Case in point: I recently received an email from Congressman Barney Frank's office to set the record straight on some things I said in my personal blog. Barney is not a delicate man and he certainly had some choice things to say to me and about me. However strong the initial impulse may have been to lash back at him, that is not the healthy response. In fact, I appreciate the fact that he took time to do some outreach and it is a gesture that deserves respect, not attack.
In my own personal "Rewind and start over" I choose to start with a clean slate. As such I choose to live in the present and in the future, and not to argue about the past. Congressman Frank's personal support for legislation in his home state of MA to support transgender discrimination protections there (HB1722) has been wonderful. And, his work to arrange upcoming historic transgender hearings in front of Congress needs to be recognized and applauded. To get into a debate about the events of last fall is self-defeating at this point, although I sincerely hope we have all learned something from it.

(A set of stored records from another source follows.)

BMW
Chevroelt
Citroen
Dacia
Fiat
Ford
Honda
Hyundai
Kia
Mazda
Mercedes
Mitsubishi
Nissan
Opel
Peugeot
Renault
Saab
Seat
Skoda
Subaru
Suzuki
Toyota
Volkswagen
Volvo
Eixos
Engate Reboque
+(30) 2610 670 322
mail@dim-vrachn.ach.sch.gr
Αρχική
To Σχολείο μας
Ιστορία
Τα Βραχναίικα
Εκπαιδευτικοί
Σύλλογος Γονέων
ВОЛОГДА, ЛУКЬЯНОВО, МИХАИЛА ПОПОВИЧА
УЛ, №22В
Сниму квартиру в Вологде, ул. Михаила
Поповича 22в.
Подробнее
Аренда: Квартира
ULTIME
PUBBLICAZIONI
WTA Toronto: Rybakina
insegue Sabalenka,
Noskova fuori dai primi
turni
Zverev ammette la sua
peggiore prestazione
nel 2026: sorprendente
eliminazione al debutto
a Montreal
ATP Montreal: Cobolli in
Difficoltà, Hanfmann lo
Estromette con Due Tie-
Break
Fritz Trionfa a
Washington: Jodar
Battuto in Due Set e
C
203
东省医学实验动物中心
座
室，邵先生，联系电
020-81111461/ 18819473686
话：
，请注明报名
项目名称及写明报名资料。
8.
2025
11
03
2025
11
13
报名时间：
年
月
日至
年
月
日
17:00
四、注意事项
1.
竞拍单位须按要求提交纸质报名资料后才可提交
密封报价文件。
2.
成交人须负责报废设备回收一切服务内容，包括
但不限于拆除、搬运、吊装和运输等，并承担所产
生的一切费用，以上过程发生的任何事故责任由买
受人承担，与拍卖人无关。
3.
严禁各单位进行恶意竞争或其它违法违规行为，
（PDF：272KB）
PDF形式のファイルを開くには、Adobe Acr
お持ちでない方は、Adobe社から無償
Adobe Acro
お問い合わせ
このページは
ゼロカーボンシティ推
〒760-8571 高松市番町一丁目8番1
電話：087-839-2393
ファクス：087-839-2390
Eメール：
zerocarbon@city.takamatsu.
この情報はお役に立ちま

It may not be popular to say nice things about people who are perceived to be the cause of anger. I have come to peace with being unpopular and, in fact, my father used to tell me that when too many people started to agree with his position on something he started to worry that he might be wrong. But popular or not, it's the right thing to do and the right time to do it.
There is a time and a place for everything and the time to move forward to a more healthy space is now. At least, that is the path that I have chosen. To do otherwise is to allow important and historic opportunities to pass. It is to choose to live in a past that cannot be changed. I am not advocating that people forgive or forget real or perceived trespasses. I am advocating that people find constructive ways to channel their emotion. As far as I'm concerned, to choose to allow the opportunities at hand to pass simply because you can't get past your emotion would truly something to be angry about.
Back to the issue at hand. I suggest a simple rule. If you're commenting on something and you wonder whether or not you should press send to say what your fingers have typed just know this: If you hesitate for more than a second, the answer is probably no.